Inflammation is associated with a number of diseases, including cardiovascular disease and cancer, and can cause organ damage and is associated with increased morbidity and mortality.
In the study, male mice had their cycles of exposure to light and dark reversed on a weekly basis (i.e., “shifted”), an experience that is known to disrupt an organism’s innate circadian rhythm. Some of the mice ate standard food; others ate a high-fat, high-sugar diet. Researchers found that the microbiota of the mice that had their circadian rhythms disrupted were significantly different from that of the control group — but only if they had consumed the high-fat, high-sugar diet.

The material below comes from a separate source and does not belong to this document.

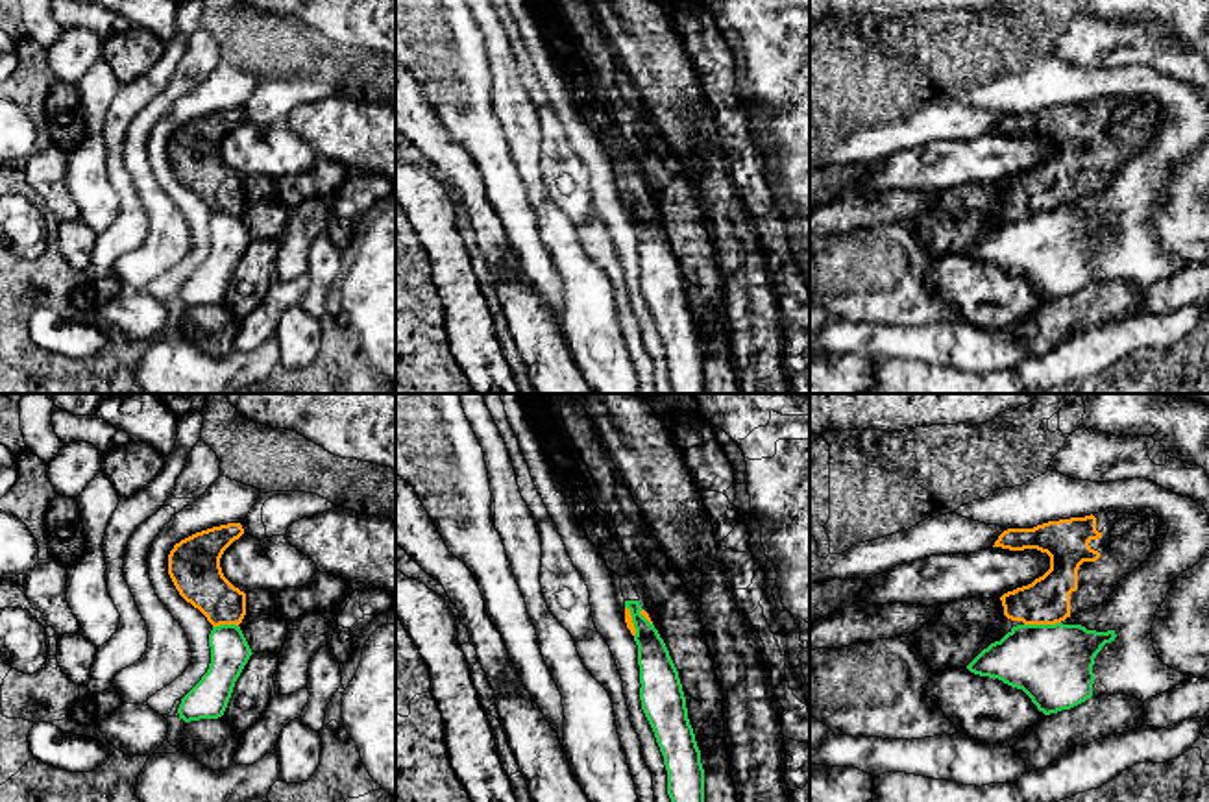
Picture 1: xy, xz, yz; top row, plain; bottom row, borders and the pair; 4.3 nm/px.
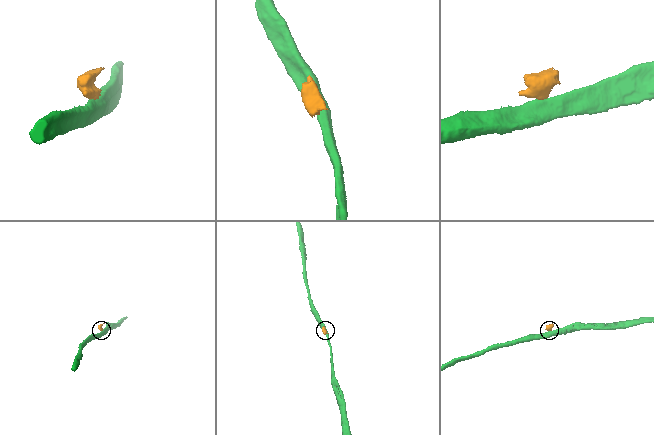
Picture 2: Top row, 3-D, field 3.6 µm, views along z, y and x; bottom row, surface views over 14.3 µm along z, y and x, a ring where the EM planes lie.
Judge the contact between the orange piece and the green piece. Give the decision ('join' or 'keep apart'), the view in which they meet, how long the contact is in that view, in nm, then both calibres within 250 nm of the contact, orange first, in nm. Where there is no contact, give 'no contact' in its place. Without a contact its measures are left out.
keep apart; meets orange in yz; contact 160 nm long; 200 nm thick on the orange side, 360 nm on the other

All the mice that ate the high-fat, high-sugar diet displayed changes in the makeup of the microorganisms in their guts, regardless of circadian status. However, mice that ate the high-fat, high-sugar diet, and had circadian-rhythm disruptions, had higher concentrations of bacteria that are known to promote inflammation than any of the other mice in the study. Disrupting the circadian rhythms of the mice fed standard chow did not significantly affect the microbiota in their intestines.
These findings support previous studies that have shown that the negative effects of circadian disruption are subtle enough that “a second environmental insult is often necessary to reveal [their] deleterious effects,” the study says.
Many people have their circadian rhythms disrupted on a regular basis — shift workers like nurses, doctors, firefighters and policemen. “Other people have ‘social jet lag,’ a lifestyle pattern that leads them to maintain a normal schedule on weekdays, but then stay up late and sleep in on the weekends,” Voigt said.
“Looking forward, we would like to functionally evaluate how circadian rhythm disruption may influence diseases including colon cancer, which may in part be the consequence of altered intestinal microbiota,” she concluded.
The study received support from the National Institute on Alcohol Abuse and Alcoholism. The research was conducted at Rush University Medical Center and included work from collaborators from the University of Illinois at Chicago and Northwestern University.